About the architect
As far as Edward I’s crucial late 13th century castle-building programme in Wales was concerned, the architectural power behind the throne was James of St. George. James, a little-known but none the less important historical figure, was a master mason summoned from the Continent to implement the king’s plans. Born around 1230, he worked on a number of great European castles including the fortress of St. George d’Esperanche (in Savoy on the French-Swiss-Italian border) from which he took his full name.
Master James was directly responsible for at least 12 of the 17 castles in Wales which Edward either built, rebuilt or helped strengthen. Rhuddlan was James’ first venture, Beaumaris his last, by which time he had perfected the symmetrical, concentric “walls within walls” design which was to characterize the castles of the period.

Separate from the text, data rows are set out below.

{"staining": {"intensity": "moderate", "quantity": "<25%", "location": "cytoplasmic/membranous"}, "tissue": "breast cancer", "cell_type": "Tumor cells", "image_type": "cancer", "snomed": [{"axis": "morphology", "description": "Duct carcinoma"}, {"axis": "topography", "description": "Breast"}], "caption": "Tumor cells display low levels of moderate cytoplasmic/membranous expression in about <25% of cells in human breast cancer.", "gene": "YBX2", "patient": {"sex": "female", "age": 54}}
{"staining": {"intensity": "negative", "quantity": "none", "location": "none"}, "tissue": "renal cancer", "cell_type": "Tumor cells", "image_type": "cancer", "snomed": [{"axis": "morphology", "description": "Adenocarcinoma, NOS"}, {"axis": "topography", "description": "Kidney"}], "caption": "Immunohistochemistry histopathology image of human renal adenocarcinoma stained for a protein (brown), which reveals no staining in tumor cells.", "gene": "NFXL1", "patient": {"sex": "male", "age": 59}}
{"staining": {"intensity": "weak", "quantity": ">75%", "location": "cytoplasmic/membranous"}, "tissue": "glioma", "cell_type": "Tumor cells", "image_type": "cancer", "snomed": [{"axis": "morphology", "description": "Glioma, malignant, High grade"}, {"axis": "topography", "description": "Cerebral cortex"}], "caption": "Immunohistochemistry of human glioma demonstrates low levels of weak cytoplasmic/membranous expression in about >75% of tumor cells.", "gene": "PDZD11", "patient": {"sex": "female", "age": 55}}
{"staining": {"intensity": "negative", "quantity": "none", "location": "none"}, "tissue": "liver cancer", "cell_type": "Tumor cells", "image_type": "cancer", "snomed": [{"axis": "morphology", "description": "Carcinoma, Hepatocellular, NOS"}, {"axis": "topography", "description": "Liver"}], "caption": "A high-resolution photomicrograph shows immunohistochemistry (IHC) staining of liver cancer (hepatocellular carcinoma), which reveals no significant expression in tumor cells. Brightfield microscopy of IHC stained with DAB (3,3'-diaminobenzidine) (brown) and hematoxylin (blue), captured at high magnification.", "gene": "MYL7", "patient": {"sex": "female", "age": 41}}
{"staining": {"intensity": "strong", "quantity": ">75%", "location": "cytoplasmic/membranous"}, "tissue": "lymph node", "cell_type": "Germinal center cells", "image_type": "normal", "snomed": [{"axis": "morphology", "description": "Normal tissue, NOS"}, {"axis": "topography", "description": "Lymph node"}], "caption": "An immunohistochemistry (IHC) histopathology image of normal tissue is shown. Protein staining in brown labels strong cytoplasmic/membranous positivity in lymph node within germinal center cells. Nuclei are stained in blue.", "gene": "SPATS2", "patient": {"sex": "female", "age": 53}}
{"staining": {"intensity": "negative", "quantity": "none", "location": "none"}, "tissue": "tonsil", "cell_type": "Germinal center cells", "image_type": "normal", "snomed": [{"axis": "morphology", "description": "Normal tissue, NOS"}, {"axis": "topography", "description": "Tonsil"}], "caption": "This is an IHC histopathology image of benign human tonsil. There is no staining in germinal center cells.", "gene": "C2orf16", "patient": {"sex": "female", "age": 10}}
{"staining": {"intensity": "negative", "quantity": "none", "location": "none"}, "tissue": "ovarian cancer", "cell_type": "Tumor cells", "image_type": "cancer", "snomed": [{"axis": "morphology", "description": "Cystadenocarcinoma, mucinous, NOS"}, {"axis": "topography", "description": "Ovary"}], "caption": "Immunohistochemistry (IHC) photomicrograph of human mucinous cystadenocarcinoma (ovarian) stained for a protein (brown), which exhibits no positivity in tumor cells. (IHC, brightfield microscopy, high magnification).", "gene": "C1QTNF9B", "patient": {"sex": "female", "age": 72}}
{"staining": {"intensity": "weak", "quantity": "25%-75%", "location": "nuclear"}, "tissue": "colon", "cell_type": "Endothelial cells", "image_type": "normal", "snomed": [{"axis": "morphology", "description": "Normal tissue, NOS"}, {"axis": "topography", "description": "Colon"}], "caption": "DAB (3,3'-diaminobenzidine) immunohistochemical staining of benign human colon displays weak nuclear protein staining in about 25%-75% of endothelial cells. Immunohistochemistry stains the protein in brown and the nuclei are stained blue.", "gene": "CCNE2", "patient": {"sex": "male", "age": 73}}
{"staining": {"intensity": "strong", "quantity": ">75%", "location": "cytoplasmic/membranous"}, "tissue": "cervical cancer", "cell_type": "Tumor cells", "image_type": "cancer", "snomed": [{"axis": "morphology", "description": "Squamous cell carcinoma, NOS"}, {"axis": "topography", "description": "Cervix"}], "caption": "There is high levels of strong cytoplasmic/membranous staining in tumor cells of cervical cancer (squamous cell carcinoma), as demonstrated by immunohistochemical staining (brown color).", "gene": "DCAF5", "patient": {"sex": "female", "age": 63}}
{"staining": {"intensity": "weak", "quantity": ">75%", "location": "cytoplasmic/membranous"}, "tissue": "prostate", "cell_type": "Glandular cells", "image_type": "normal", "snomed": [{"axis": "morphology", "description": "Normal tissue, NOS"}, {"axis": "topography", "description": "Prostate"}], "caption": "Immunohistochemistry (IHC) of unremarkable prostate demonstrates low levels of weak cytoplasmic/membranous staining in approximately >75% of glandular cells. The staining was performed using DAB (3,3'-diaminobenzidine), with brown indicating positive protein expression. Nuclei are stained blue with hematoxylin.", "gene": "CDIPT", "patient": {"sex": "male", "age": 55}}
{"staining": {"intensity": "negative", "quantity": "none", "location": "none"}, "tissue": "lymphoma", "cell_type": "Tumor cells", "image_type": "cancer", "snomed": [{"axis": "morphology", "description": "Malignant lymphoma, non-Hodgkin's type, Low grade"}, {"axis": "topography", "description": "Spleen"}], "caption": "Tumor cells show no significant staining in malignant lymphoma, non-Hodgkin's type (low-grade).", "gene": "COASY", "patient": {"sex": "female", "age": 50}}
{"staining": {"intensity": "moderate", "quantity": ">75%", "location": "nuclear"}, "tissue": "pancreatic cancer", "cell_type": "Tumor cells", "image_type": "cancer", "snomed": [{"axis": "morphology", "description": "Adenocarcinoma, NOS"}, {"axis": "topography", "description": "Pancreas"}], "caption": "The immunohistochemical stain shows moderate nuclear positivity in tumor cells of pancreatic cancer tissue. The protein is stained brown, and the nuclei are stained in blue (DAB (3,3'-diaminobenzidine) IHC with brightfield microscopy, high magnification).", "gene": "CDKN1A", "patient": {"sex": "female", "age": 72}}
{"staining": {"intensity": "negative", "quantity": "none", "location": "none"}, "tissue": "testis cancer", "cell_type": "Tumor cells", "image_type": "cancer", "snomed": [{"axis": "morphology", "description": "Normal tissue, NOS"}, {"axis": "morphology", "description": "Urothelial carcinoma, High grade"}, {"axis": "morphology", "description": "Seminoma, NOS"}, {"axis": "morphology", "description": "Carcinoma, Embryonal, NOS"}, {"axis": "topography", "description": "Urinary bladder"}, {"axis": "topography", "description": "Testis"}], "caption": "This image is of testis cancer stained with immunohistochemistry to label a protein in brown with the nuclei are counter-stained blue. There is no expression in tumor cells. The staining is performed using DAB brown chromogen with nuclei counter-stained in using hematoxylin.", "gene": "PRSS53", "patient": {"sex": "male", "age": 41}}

Labor costs could be enormous, since skilled workers were essential to stone castle building. Specialists were often brought in from all parts of the kingdom to work on a castle, including: the master mason, quarrymen, woodcutters, smiths, miners, ditchers, carters, and carpenters. At times, as many as 2000 men were conscripted or hired for a particular project. The following quote gives us a glimpse into the building requirements for the splendid Welsh castle at Beaumaris. Addressing the king’s Exchequer, Master James wrote:
In case you should wonder where so much money could go in a week, we would have you know that we have needed – 400 masons, both cutters and layers, together with 2000 less skilled workmen, 100 carts, 60 wagons and 30 boats bringing stone and sea coal; 200 quarrymen; 30 smiths; and carpenters for putting in the joists and floor boards and other necessary jobs. All this takes no account of the garrison mentioned above, nor of the purchase of material, of which there will have to be a great quantity… The men’s pay has been and still is very much in arrears, and we are having the greatest difficulty in keeping them because they simply have nothing to live on (McNeill, 1992).
The king evidently appreciated his work – and knew the worth of such an irreplaceable employee, for he paid James the handsome daily wage of two shillings, an amount which an ordinary craftsman would receive for a whole week’s work. In 1284, it rose to three shillings a day for life. In later years, James worked for Edward in Scotland, though he continued to live at a manor in north-east Wales, granted by the king. He died about 1308.